DATA SHOWN Block Start
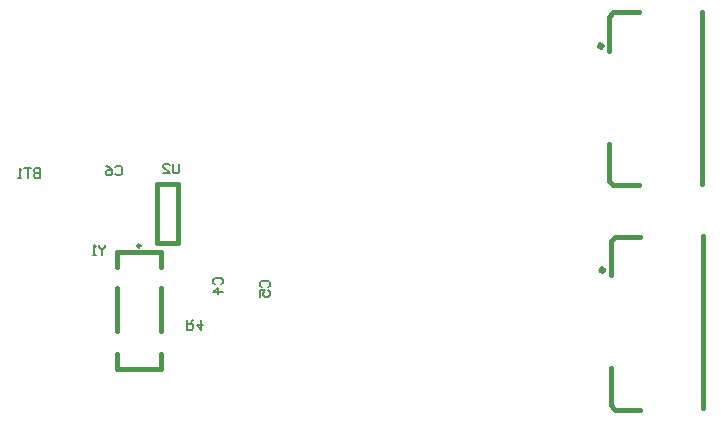
<source format=gbo>
G04*
G04 #@! TF.GenerationSoftware,Altium Limited,Altium Designer,18.0.12 (696)*
G04*
G04 Layer_Color=32896*
%FSLAX25Y25*%
%MOIN*%
G70*
G01*
G75*
%ADD10C,0.00984*%
%ADD11C,0.01968*%
%ADD13C,0.00591*%
%ADD14C,0.01575*%
D10*
X130240Y59303D02*
G03*
X130240Y59303I-492J0D01*
G01*
D11*
X284055Y125886D02*
G03*
X284055Y125886I-394J0D01*
G01*
X284547Y51181D02*
G03*
X284547Y51181I-394J0D01*
G01*
D13*
X96787Y85137D02*
Y81988D01*
X95213D01*
X94688Y82513D01*
Y83038D01*
X95213Y83562D01*
X96787D01*
X95213D01*
X94688Y84087D01*
Y84612D01*
X95213Y85137D01*
X96787D01*
X93639D02*
X91540D01*
X92589D01*
Y81988D01*
X90490D02*
X89441D01*
X89965D01*
Y85137D01*
X90490Y84612D01*
X155045Y46434D02*
X154521Y46959D01*
Y48008D01*
X155045Y48533D01*
X157145D01*
X157669Y48008D01*
Y46959D01*
X157145Y46434D01*
X157669Y43810D02*
X154521D01*
X156095Y45384D01*
Y43285D01*
X170695Y45515D02*
X170170Y46040D01*
Y47089D01*
X170695Y47614D01*
X172794D01*
X173319Y47089D01*
Y46040D01*
X172794Y45515D01*
X170170Y42366D02*
Y44465D01*
X171745D01*
X171220Y43416D01*
Y42891D01*
X171745Y42366D01*
X172794D01*
X173319Y42891D01*
Y43941D01*
X172794Y44465D01*
X145768Y34449D02*
Y31300D01*
X147342D01*
X147867Y31825D01*
Y32875D01*
X147342Y33399D01*
X145768D01*
X146817D02*
X147867Y34449D01*
X150491D02*
Y31300D01*
X148916Y32875D01*
X151015D01*
X143110Y86613D02*
Y83989D01*
X142586Y83465D01*
X141536D01*
X141011Y83989D01*
Y86613D01*
X137863Y83465D02*
X139962D01*
X137863Y85564D01*
Y86088D01*
X138387Y86613D01*
X139437D01*
X139962Y86088D01*
X118504Y59448D02*
Y58923D01*
X117454Y57873D01*
X116405Y58923D01*
Y59448D01*
X117454Y57873D02*
Y56299D01*
X115355D02*
X114306D01*
X114831D01*
Y59448D01*
X115355Y58923D01*
X121818Y85498D02*
X122343Y86023D01*
X123393D01*
X123917Y85498D01*
Y83399D01*
X123393Y82874D01*
X122343D01*
X121818Y83399D01*
X118670Y86023D02*
X119719Y85498D01*
X120769Y84448D01*
Y83399D01*
X120244Y82874D01*
X119194D01*
X118670Y83399D01*
Y83924D01*
X119194Y84448D01*
X120769D01*
D14*
X317362Y79823D02*
Y137303D01*
X287894Y79429D02*
X296358D01*
X286417Y80905D02*
Y93209D01*
Y80905D02*
X287894Y79429D01*
X286417Y124409D02*
Y135630D01*
X287894Y137106D02*
X296260D01*
X286417Y135630D02*
X287894Y137106D01*
X286910Y60925D02*
X288386Y62402D01*
X296752D01*
X286910Y49705D02*
Y60925D01*
Y6201D02*
X288386Y4724D01*
X286910Y6201D02*
Y18504D01*
X288386Y4724D02*
X296850D01*
X317854Y5118D02*
Y62599D01*
X135654Y60307D02*
Y79992D01*
X142740Y60307D02*
Y79992D01*
X135654Y60307D02*
X142740D01*
X135654Y79992D02*
X142740D01*
X137024Y52319D02*
Y57319D01*
X122524Y52319D02*
Y57319D01*
X137024D01*
Y30819D02*
Y45319D01*
X122524Y30819D02*
Y45319D01*
Y18319D02*
X137024D01*
Y23319D01*
X122524Y18319D02*
Y23319D01*
M02*

</source>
DATA SHOWN Block End
**GOAL OF THE EXERCISE:** Print the listing word for word but skip its pictures.

**THE COMPLETED TASK:**
<source format=gbo>
G04*
G04 #@! TF.GenerationSoftware,Altium Limited,Altium Designer,18.0.12 (696)*
G04*
G04 Layer_Color=32896*
%FSLAX25Y25*%
%MOIN*%
G70*
G01*
G75*
%ADD10C,0.00984*%
%ADD11C,0.01968*%
%ADD13C,0.00591*%
%ADD14C,0.01575*%
D10*
X130240Y59303D02*
G03*
X130240Y59303I-492J0D01*
G01*
D11*
X284055Y125886D02*
G03*
X284055Y125886I-394J0D01*
G01*
X284547Y51181D02*
G03*
X284547Y51181I-394J0D01*
G01*
D13*
X96787Y85137D02*
Y81988D01*
X95213D01*
X94688Y82513D01*
Y83038D01*
X95213Y83562D01*
X96787D01*
X95213D01*
X94688Y84087D01*
Y84612D01*
X95213Y85137D01*
X96787D01*
X93639D02*
X91540D01*
X92589D01*
Y81988D01*
X90490D02*
X89441D01*
X89965D01*
Y85137D01*
X90490Y84612D01*
X155045Y46434D02*
X154521Y46959D01*
Y48008D01*
X155045Y48533D01*
X157145D01*
X157669Y48008D01*
Y46959D01*
X157145Y46434D01*
X157669Y43810D02*
X154521D01*
X156095Y45384D01*
Y43285D01*
X170695Y45515D02*
X170170Y46040D01*
Y47089D01*
X170695Y47614D01*
X172794D01*
X173319Y47089D01*
Y46040D01*
X172794Y45515D01*
X170170Y42366D02*
Y44465D01*
X171745D01*
X171220Y43416D01*
Y42891D01*
X171745Y42366D01*
X172794D01*
X173319Y42891D01*
Y43941D01*
X172794Y44465D01*
X145768Y34449D02*
Y31300D01*
X147342D01*
X147867Y31825D01*
Y32875D01*
X147342Y33399D01*
X145768D01*
X146817D02*
X147867Y34449D01*
X150491D02*
Y31300D01*
X148916Y32875D01*
X151015D01*
X143110Y86613D02*
Y83989D01*
X142586Y83465D01*
X141536D01*
X141011Y83989D01*
Y86613D01*
X137863Y83465D02*
X139962D01*
X137863Y85564D01*
Y86088D01*
X138387Y86613D01*
X139437D01*
X139962Y86088D01*
X118504Y59448D02*
Y58923D01*
X117454Y57873D01*
X116405Y58923D01*
Y59448D01*
X117454Y57873D02*
Y56299D01*
X115355D02*
X114306D01*
X114831D01*
Y59448D01*
X115355Y58923D01*
X121818Y85498D02*
X122343Y86023D01*
X123393D01*
X123917Y85498D01*
Y83399D01*
X123393Y82874D01*
X122343D01*
X121818Y83399D01*
X118670Y86023D02*
X119719Y85498D01*
X120769Y84448D01*
Y83399D01*
X120244Y82874D01*
X119194D01*
X118670Y83399D01*
Y83924D01*
X119194Y84448D01*
X120769D01*
D14*
X317362Y79823D02*
Y137303D01*
X287894Y79429D02*
X296358D01*
X286417Y80905D02*
Y93209D01*
Y80905D02*
X287894Y79429D01*
X286417Y124409D02*
Y135630D01*
X287894Y137106D02*
X296260D01*
X286417Y135630D02*
X287894Y137106D01*
X286910Y60925D02*
X288386Y62402D01*
X296752D01*
X286910Y49705D02*
Y60925D01*
Y6201D02*
X288386Y4724D01*
X286910Y6201D02*
Y18504D01*
X288386Y4724D02*
X296850D01*
X317854Y5118D02*
Y62599D01*
X135654Y60307D02*
Y79992D01*
X142740Y60307D02*
Y79992D01*
X135654Y60307D02*
X142740D01*
X135654Y79992D02*
X142740D01*
X137024Y52319D02*
Y57319D01*
X122524Y52319D02*
Y57319D01*
X137024D01*
Y30819D02*
Y45319D01*
X122524Y30819D02*
Y45319D01*
Y18319D02*
X137024D01*
Y23319D01*
X122524Y18319D02*
Y23319D01*
M02*

</source>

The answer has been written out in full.